# fishing eglin afb



## bhewie38 (Apr 4, 2015)

Anyone on here fish the eglin afb area recently . I have a kayak and am looking to see if there are reds in the area yet. Any info will help and it's appreciated.

Hewie


----------



## PennFish (Oct 18, 2007)

Haven't fished the area this year yet but there should be some reds between Ben's Lake and Bear Creek and down around Postal Point.


----------



## cobia02 (Aug 5, 2010)

*Early!*

If you get there early the shallow between the end of the runway and Postl point is active.


----------



## Bayfisher (Jun 7, 2013)

It has been really windy in the bay lately but there are some big bull reds that hang around the deeper end of postal point and in the channel that leads into boggy bayou. Also depending on the day/tide Toms bayou by the docks has some trout.


----------



## PCfisher66 (Oct 13, 2010)

I'll be taking my kayak out to postal point after work on Friday, it'll be around 1600. As long as it's not raining.


----------



## CBfabrication (Mar 29, 2015)

I fished about 5 hours off eglin and caught 2 reds 22 and 24" near bens on Friday. Had to have been a small school run through because they were back to back. I don't fish there often but it's a good change up location.


----------



## icepick (Apr 18, 2015)

*Kayak Fishing Eglin*

I'll be at Eglin AFB over the Memorial Day weekend, any tip would be appreciated, what species, lures, best times, etc. I'm from Oklahoma, so I'm sure the fishing will be challenging, I'll be bringing my 10' Heritage Angler.
thanks


----------



## Simonj31 (Mar 6, 2014)

icepick said:


> I'll be at Eglin AFB over the Memorial Day weekend, any tip would be appreciated, what species, lures, best times, etc. I'm from Oklahoma, so I'm sure the fishing will be challenging, I'll be bringing my 10' Heritage Angler.
> thanks


By that time the bite should be hot. Head to the flats by the fam camp(right past the BX) and throw some live shrimp on a popping cork. It's like shooting fish in barrel there. Just google or YouTube fishing with a popping cork. It very simple and absolutely effective. I reccomend Cajun Thunder poppin corks, but there are bunch of brands to pick from.


----------



## polhlor (May 8, 2014)

Fished near Ben's Friday AM. Forecast called for smooth but it was whitecapping. My brother caught a 22" red, an undersized trout and a catfish. I got skunked. Gold spoons, gulp shrimp, sassy shad and topwater baits usually work best for me but did not work on Friday.


----------



## icepick (Apr 18, 2015)

Good information, thanks. now my plans have changed, and I'll be at the Naval Support Station, on St. Andrews Bay.


----------



## SteveCal (Jun 21, 2014)

icepick said:


> Good information, thanks. now my plans have changed, and I'll be at the Naval Support Station, on St. Andrews Bay.
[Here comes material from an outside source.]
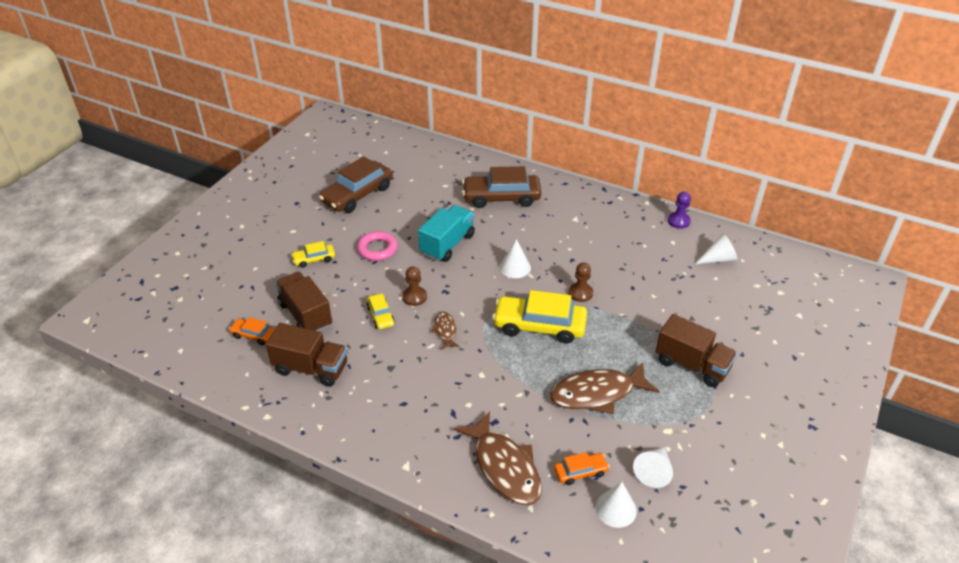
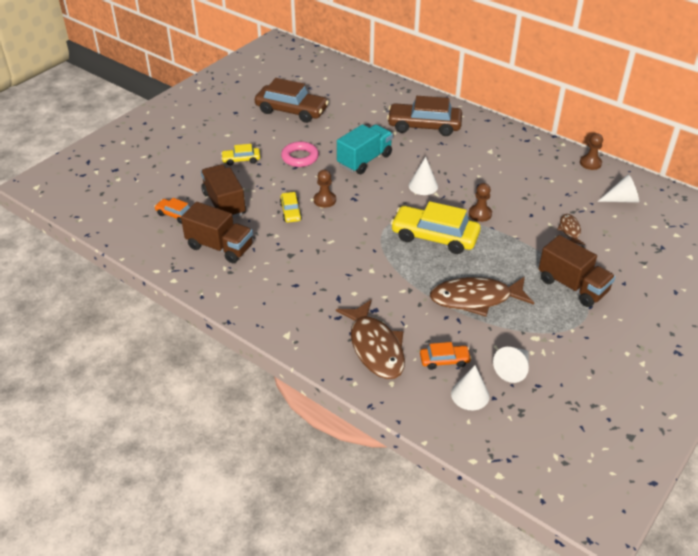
camera: 10 degrees right, 0 degrees up
brown car [319,156,393,213] -> brown car turned 120 degrees counterclockwise [255,78,329,123]
brown fish [431,311,460,350] -> brown fish moved to [557,214,585,245]
purple pawn [668,192,691,229] -> brown pawn [580,133,603,170]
Theres good fishing over that way also.


----------



## cskiff14 (Feb 6, 2014)

cobia02 said:


> If you get there early the shallow between the end of the runway and Postl point is active.
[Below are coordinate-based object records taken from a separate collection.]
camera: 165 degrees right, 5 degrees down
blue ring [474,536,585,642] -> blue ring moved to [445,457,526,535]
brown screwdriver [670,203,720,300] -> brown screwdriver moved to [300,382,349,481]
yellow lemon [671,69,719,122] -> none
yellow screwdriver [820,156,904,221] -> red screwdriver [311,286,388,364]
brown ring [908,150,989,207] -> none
I thought that area is off limits?? There are bouys that line the shore that say restricted. I am wrong or just restricted to personnel without base access??


----------



## Destinjax (Apr 18, 2014)

No it's not restricted to public fishing. You can fish from the boat inside the buoys. The only time you are not allowed is during "heightened" security. Don't be shocked though if the FWC and Eglin patrol stops to check you out. But it's peffectly legal. 
For trout, you can't beat the spot. You'll leave most days with your limit. Fish 1 hour before and after high tide for best results. Went the other day and caught some on DOA.


----------



## icepick (Apr 18, 2015)

What if any bass fishing lures would be good to use in saltwater?


Sent from my iPhone using Tapatalk


----------



## Simonj31 (Mar 6, 2014)

icepick said:


> What if any bass fishing lures would be good to use in saltwater?
> 
> 
> Sent from my iPhone using Tapatalk


I've had good luck with X-Raps. Pretty much anything you use for Bass will work. Just make sure to rinse them well afterwards. The hooks will corrode like crazy. You could just swap the hooks out as well.


----------



## icepick (Apr 18, 2015)

Thanks!


Sent from my iPhone using Tapatalk


----------